Despite denying the story, the Yankees made investigations, and after the shirt was located in a service corridor behind a future restaurant, it took five hours of drilling to find it under two feet of concrete last Saturday. Damaged from the drills, there it was: a jersey bearing the name and number of David Ortiz, the Red Sox’s star slugger. As it happens, Ortiz is mired in a huge slump. Was the curse reversed?
“The first thought was, you know, it’s never a good thing to be buried in cement when you’re in New York,” Randy Levine, the Yankees president, said, apparently referring to the Mafia undertones of the act. He explained the decision to find and expel the shirt: “We decided, why reward somebody who had really bad motives and was trying to do a really bad thing?”
The employee was identified as Gino Castignoli, who lives in the Bronx. He may face criminal charges - if the Yankees can convince the district attorney’s office that burying a replica shirt in concrete is really a crime. The shirt will be donated to a Boston-area cancer charity.
Baseball teams certainly come up with original excuses for their failings. The Red Sox had for decades laboured under the “Curse of the Bambino”. Boston sold Babe Ruth to the Yankees in 1920 and did not win the World Series again until 2004. The Chicago Cubs, meanwhile, are still suffering from the “Billy Goat” curse. Legend has it that in 1945, a fan tried to bring his pet goat into Wrigley Field for a World Series game but it was removed for being too smelly. The goat’s owner cursed the Cubs, and they have not made it to the World Series since.
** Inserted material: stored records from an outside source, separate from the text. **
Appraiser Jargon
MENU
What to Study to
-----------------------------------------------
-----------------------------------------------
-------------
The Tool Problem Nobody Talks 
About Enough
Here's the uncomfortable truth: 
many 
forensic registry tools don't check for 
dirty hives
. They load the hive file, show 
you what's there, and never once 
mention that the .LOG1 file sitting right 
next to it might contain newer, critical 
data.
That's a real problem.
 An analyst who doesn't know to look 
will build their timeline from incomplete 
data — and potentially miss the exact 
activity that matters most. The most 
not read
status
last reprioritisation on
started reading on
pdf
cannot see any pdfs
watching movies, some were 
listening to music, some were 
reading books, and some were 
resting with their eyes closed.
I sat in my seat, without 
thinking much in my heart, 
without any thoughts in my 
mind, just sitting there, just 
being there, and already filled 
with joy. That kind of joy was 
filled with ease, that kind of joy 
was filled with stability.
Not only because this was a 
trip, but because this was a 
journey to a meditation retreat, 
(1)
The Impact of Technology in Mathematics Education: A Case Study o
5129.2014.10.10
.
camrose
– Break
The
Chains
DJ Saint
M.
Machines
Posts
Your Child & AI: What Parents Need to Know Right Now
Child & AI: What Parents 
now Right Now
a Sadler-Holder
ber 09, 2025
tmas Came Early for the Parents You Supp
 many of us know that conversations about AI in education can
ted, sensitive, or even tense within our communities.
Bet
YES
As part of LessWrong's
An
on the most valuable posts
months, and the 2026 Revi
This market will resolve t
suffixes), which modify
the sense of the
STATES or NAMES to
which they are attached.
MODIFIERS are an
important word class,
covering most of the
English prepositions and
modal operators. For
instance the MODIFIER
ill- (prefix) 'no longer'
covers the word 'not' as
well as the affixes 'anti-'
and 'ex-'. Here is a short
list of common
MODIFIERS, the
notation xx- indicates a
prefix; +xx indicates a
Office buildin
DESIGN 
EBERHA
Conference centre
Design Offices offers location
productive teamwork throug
Could this be the year? The Cubs have enjoyed a steady start in the National League Central. The low-budget Florida Marlins are the surprise leaders in the East, while Joe Torre, the former Yankees manager, has had an indifferent start in charge of the Los Angeles Dodgers, who have lost seven of their first twelve fixtures in the West.
The nightmare continues for the Detroit Tigers. Favourites in the American League Central, they have the worst record in the Major Leagues: played twelve, lost ten, including all six home games. With such a talented line-up, it is starting to look like they’re cursed.